Experience Makers Live 2021:ニューノーマルにおけるブランドの重要性

屋内, テーブル, キッチン が含まれている画像 自動的に生成された説明

ヤマハでは中期経営計画で、ブランドを経営の中心に置き、個性輝く企業になるといったビジョンを打ち出しています。この目標は、ヤマハが顧客にとってなくてはならないものになった時に達成できると考え、ブランドを一段高めることに注力しています。非財務目標として、インターブランド社の「コーポレートブランド価値」を中期経営計画中に1.3倍にするという目標を設定。現在、良好に推移しているといいます。

大村氏は今注力すべきブランド課題が3つある、と指摘します。ひとつ目は社内における「志」の部分です。ブランドの目指す姿、顧客への約束を具体的かつ明確にする必要があります。そして社外においてはまず「一貫性」。あらゆる顧客接点で一貫性のあるブランドストーリーが感じられ、記憶されるブランドになることが求められます。さらに「愛着度」に注力しブランドが提供する機能的、情緒的価値により、顧客が絆を感じてくれることが重要になってきます。

この「愛着度」について、コロナ禍により演奏できなくなった方との絆をつくるために、ヤマハが実際に展開したサービスが遠隔でもセッションができる「SYNCROOM」です。音楽セッションは電話会議以上に遅延が許されませんが、ヤマハのネットワーク技術がこの低遅延システムを実現しました。

また「Distance Viewing」では迫力あるライブパフォーマンスを忠実に記録し、そのパフォーマンスをステージ上に音声を交えてバーチャルに再現します。リアルな等身大映像を本番さながらの照明演出とともに、遠隔からライブを楽しむことができます。「こういったコンテンツを使い、ニューノーマル時代において顧客とつながり続ける取り組みを続けています」と大村氏は話します。

社内向けのキーワードである「志」に関する取り組みとして挙げられるのが、顧客への約束を示すブランドプロミスであり、ヤマハはそれを「Make Waves」と規定しています。ヤマハはメーカーであることもあり、製品やサービスを強調しすぎる、歴史があるため古くさい印象を持たれる傾向があると認識しており、それをブランドプロミスで刷新しようとしています。「ヤマハがあるからこそ、音楽でMake Waves(心震える瞬間)を作り出せる」ブランドになっていきたいと考えています。

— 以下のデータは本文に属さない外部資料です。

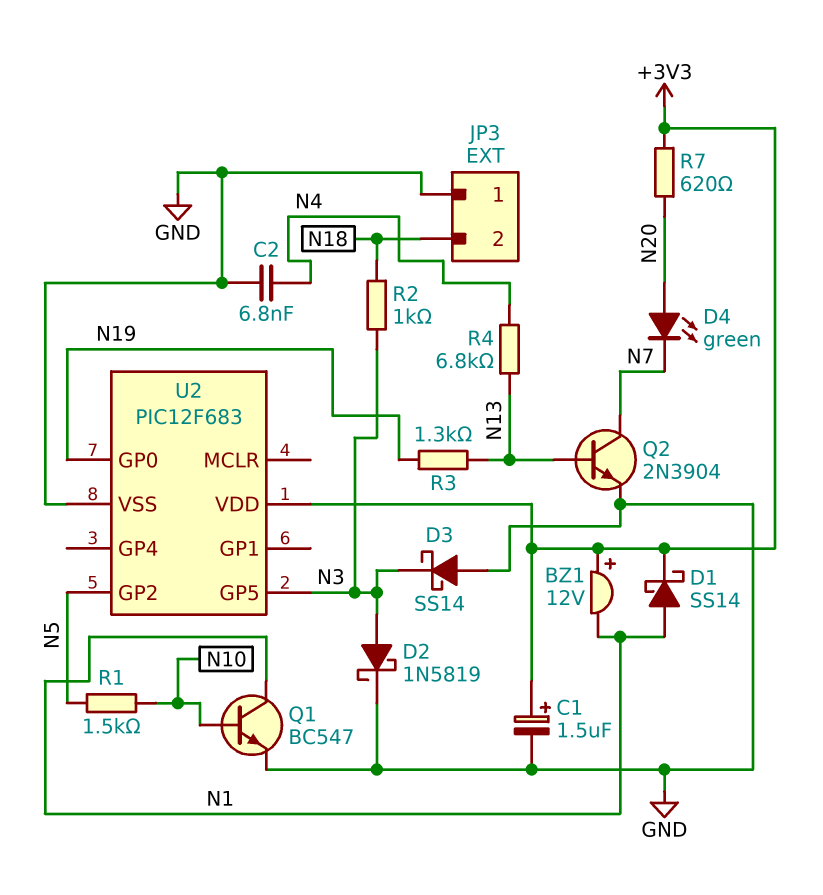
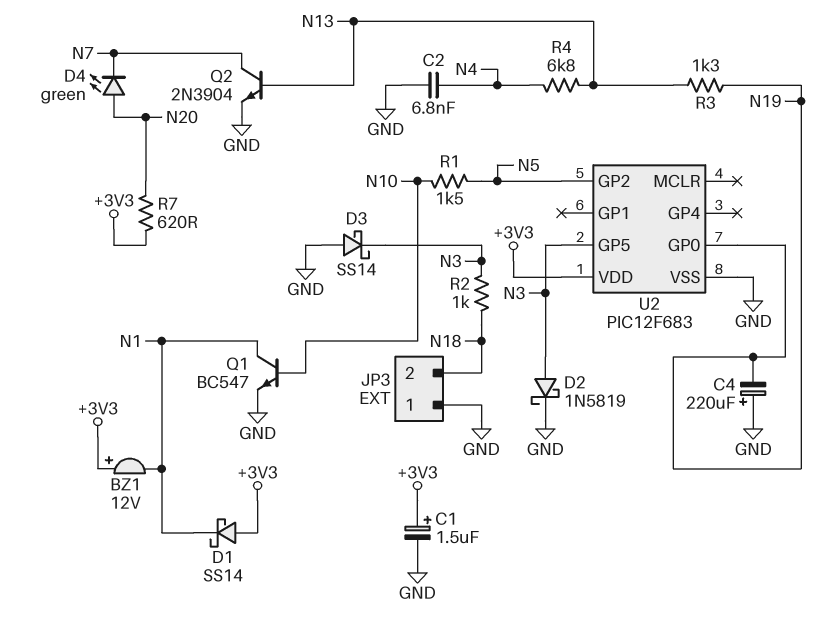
C4: none -> 220uF (plus GND, minus N19)
D1: schottky SS14 (A N1, K +3V3) -> schottky SS14 (A +3V3, K N1)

それを実現するために、ヤマハはBrand Driversとして3つの価値観(「内なる思いを表出し、インパクトを与える」/「個人として成長する」/「より広い世界とつながる」)をお客さまに提供し続けようと制定しています。またそれらの根拠として、先進的なイノベーションやプレーヤーへの情熱、音・音楽における影響力をBrand Truthsとしてヤマハならではの強みとして活動しています。

具体的な取り組みとして、ビジュアルコミュニケーションにおいてスタイルガイド、いわゆるクリエイティブガイドラインを作り直しました。「ロゴ」、「WAVE(ヤマハのビジュアルアイデンティティのコア)」、「カラー」、「フォント」、「写真」の5つの要素を1冊の”バイブル”にまとめています。中でもビジュアルアイデンティティのコアとなる4つのWaveイメージです(下図)。人が作り出す音と音楽、そして聞く人にもたらす様々な感情をビジュアル化したもので、これらに基づいてマーケティング担当者がクリエイティブをつくっていきます。

絵と文字の加工写真 低い精度で自動的に生成された説明

これにより、一つひとつは魅力的だが一貫性が無かった状態から、一目見た瞬間に「ヤマハ」と伝わるコミュニケーションに刷新され、お客さまの中にブランドが積み上がっていくように変わりました。

このコロナ禍の今だからこそ、ブランドの力が改めて問われていると気付かされたセッションでした。